Adam lächelte zufrieden und zu Kevin gewandt sagte er: »Ihr würde Little Castle bestimmt gefallen.«
Sie schwieg und er schaute ihr tief in die Augen und sagte: »Davon spricht sie!«
Adam schaute von einem zum anderen und dann breitete sich ein glückliches Lächeln auf seinem Gesicht aus. Er legte seine kleine Hand auf Kevins Schulter und drückte sie kurz.
»Das ist gut so, mein Sohn!«, sagte er gerührt und verschwand.
Erst jetzt löste er seinen Blick von Julia und schaute verstohlen auf seine Hände. Sie bemerkte wieder die beklemmende Stimmung und sagte: »Du hättest es ihm nicht sagen müssen. Ich habe es extra nicht erwähnt. Nur du weißt, was ich beschreibe, wenn ich paradiesisch sage.«
»Das war auch sehr freundlich von dir. Wir müssen es aber nicht verheimlichen, ehrlich. Es kann wirklich jeder wissen, dass wir dort waren.«
»Okay! Wie du willst.«
Er berührte kurz ihre Hand. »Nun erzähl von dir ein wenig.«
»Oh je, da gibt es nicht viel zu erzählen. Mein Leben wird neben deinem recht langweilig klingen.«
»Das glaube ich nicht«, sagte er ruhig. „Okay, dann frage ich dich aus.«
Sie grinste und verdrehte die Augen. Sie stützte ihren Kopf mit den Händen ab und sagte: »Okay, was willst du wissen? Ich bin bereit!«
»Also... wo bist du geboren.«
»Hmm, das ist einfach. In Berlin.«
»Wo lebst du?«
»In Berlin.«
»Wo leben deine Eltern?«
»Meine Eltern leben nicht mehr.«
»Das tut mir leid. Bitte verzeih!«
Er nahm spontan Ihre Hand und hielt sie ganz fest. Er wollte sie nicht mehr loslassen und sie ließ es zu; leicht errötet. Sie musste sich eingestehen, dass sie seine Berührungen als sehr angenehm empfand. Schnell sagte sie: »Ist schon gut, das konntest du ja nicht wissen.«
Er schwieg und deshalb sprach sie weiter.
»Meine Eltern sind bei einem Autounfall ums Leben gekommen. Ich war gerade 13 und ein unausstehlicher Teenager. Mein Onkel, der Bruder meines Vaters, hat mich großgezogen. Es wäre ungerecht zu sagen, dass ich mit ihm nicht glücklich war.

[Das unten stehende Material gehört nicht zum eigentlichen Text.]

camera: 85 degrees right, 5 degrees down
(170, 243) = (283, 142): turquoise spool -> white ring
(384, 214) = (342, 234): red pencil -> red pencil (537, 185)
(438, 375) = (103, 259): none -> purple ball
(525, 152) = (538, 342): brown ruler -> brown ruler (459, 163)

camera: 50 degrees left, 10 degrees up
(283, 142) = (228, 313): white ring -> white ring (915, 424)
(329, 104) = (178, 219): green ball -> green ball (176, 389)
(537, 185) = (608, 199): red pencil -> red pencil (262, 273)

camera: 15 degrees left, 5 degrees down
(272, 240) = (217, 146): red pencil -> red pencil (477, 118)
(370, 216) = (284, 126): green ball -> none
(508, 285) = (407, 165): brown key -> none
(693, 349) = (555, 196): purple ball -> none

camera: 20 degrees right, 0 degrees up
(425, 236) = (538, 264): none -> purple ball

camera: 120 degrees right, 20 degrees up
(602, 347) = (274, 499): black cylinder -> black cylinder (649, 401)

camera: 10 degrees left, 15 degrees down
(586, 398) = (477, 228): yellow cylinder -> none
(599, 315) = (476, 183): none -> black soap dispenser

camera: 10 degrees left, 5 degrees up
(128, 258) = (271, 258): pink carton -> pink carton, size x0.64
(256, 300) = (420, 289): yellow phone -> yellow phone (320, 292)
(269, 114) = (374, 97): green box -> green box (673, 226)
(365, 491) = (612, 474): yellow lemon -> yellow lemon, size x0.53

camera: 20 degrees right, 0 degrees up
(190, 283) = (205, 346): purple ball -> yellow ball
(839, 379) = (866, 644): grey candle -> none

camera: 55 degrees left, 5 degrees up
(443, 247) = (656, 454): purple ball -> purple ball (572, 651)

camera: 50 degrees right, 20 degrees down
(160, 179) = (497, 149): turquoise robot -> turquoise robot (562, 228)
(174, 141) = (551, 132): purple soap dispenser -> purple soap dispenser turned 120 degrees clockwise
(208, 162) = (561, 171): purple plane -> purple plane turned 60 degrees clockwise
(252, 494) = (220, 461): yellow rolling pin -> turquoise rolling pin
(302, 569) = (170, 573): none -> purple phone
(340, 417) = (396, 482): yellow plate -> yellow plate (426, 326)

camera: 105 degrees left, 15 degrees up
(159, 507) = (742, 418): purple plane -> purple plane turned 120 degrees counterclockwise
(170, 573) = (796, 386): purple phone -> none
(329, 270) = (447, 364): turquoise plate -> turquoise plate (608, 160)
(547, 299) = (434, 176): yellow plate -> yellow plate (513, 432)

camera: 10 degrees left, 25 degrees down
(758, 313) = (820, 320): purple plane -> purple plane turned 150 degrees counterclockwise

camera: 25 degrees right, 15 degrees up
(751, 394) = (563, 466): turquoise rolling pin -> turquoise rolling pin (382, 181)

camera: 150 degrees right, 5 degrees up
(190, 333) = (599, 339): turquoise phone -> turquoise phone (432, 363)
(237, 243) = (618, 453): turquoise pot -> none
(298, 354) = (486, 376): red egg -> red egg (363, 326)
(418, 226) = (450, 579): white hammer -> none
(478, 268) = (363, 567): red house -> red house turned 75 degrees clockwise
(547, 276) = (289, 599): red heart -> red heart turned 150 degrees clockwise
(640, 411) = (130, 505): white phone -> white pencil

Meine Eltern haben mir aber trotzdem sehr gefehlt. Ich liebe meinen Onkel über alles. Er ist ein warmherziger und gütiger Mensch. Ich habe ihm viel zu verdanken. Auch, dass ich meinen Traumberuf ausüben kann, ist allein sein Verdienst. Er hat mich immer in allem unterstützt. Er sagte immer ‚Julia, du weißt immer am besten, was für dich gut ist. Ich vertraue dir‘. Sein größtes Opfer allerdings war, dass er für mich nach Deutschland gezogen ist. Er verkaufte das Haus meiner Eltern und wir zogen in eine kleine Eigentumswohnung. Das restliche Geld hat er für mich angelegt. Erst als er der Meinung war, dass ich alleine klar komme, ist er wieder nach Spanien gezogen.«
»Es war wirklich sehr gütig und selbstlos von deinem Onkel, dass er sich um dich gekümmert hat.«
»Oh ja. Er hat ein großes Herz. Ich habe meine Eltern vermisst, aber keine Liebe.«
»Du bist auch sehr warmherzig und eine außergewöhnliche Frau. Deine Eltern wären stolz auf dich.«
»Hmm, vor allem darüber, dass ich Katastrophen anziehe?«, scherzte sie verlegen. Auf sein Kompliment war sie nicht vorbereitet. Außerdem konnte sie von jeher nicht mit so etwas umgehen.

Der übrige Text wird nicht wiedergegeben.